Manfaat Sertifikasi Kalibrasi

Berbagai keuntungan akan Anda dapatkan ketika menerapkan sertifikasi kalibrasi pada alat ukur Anda. Keuntungan yang diberikan dari sertifikasi kalibrasi tentunya akan mendukung perkembangan bisnis Anda. Simak hingga akhir.

  • Meningkatkan citra perusahaan
    Bayangkan Anda membeli suatu produk yang bagus, tentunya Anda tidak akan segan untuk memberitahukan produk tersebut kepada kolega Anda. Anda rela tidak dibayar untuk mempromosikan produk itu. Itulah yang dinamakan kepuasan pelanggan yang didapatkan dari kualitas produk.
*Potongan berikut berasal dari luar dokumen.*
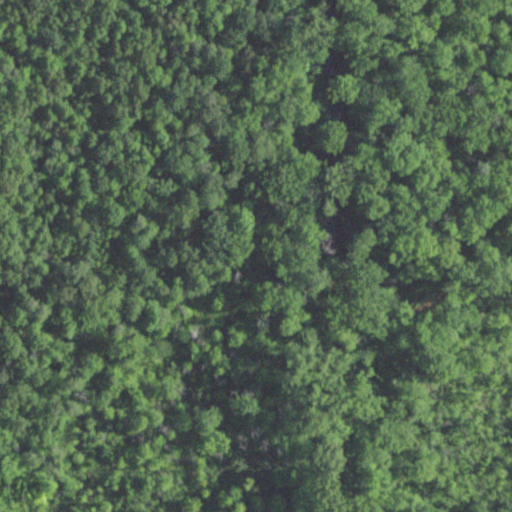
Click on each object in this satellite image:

    Ketika alat ukur dalam produksi Anda baik maka kualitas yang dihasilkan pun juga akan stabil dan baik. Dengan begitu kepercayaan konsumen akan meningkat dan citra perusahaan menjadi baik dimata masyarakat.
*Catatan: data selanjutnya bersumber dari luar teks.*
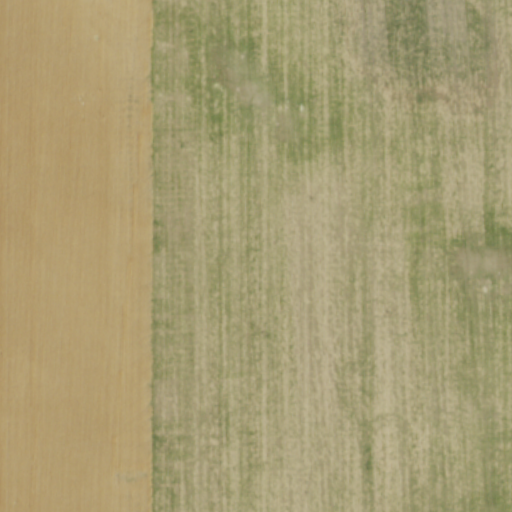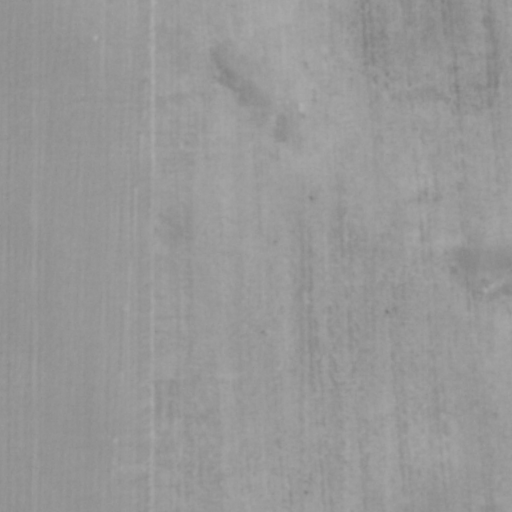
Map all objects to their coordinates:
crop: (255, 256)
  • Meningkatkan daya saing produk
    Masih berkaitan dengan kualitas produk yang dihasilkan dengan alat ukur dalam produksi terjaga. Produk dengan kualitas tinggi akan sukses dalam pemasarannya dan dapat mengalahkan pesaingnya.
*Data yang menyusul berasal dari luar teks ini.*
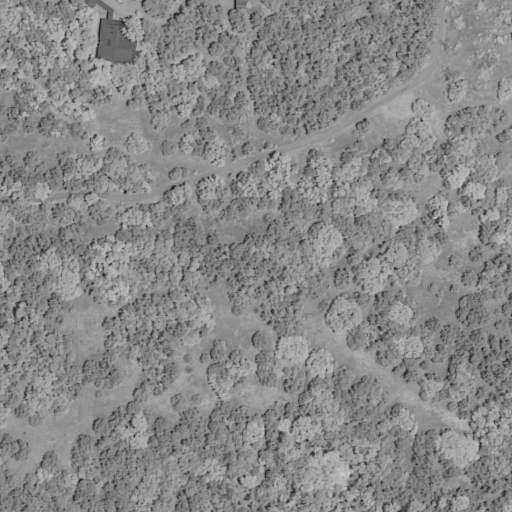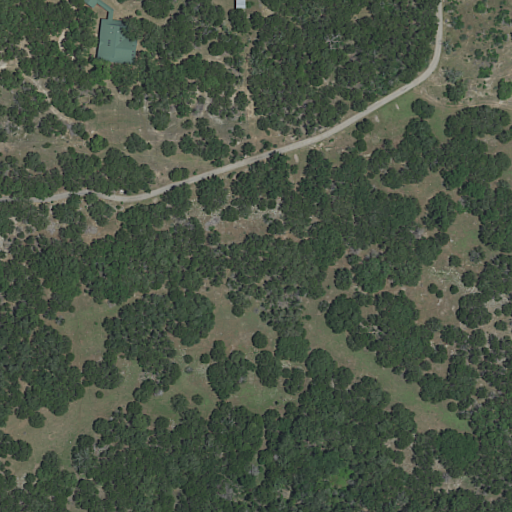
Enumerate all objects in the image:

  • Dapat mengikuti tender pengadaan barang dan jasa
    Perusahaan yang telah memiliki sertifikasi kalibrasi lebih berpeluang untuk mendapatkan tender pengadaan barang dan jasa pemerintah. Hal ini baik untuk Anda yang berniat memperluas jangkauan pemasaran.

Kesimpulan

Dalam artikel ini telah dibahas jelas pengertian sertifikasi kalibrasi alat ukur, prosedur dan manfaatnya. Melihat pentingnya sertifikasi kalibrasi pada alat ukur Anda tidak perlu berpikir ulang untuk melakukannya. Kerumitan dalam prosedur sertifikasi akan dibayar dengan keuntungan yang akan memperbesar profit perusahaan. Tunggu apa lagi? Segera urus sertifikasi kalibrasi alat ukur Anda.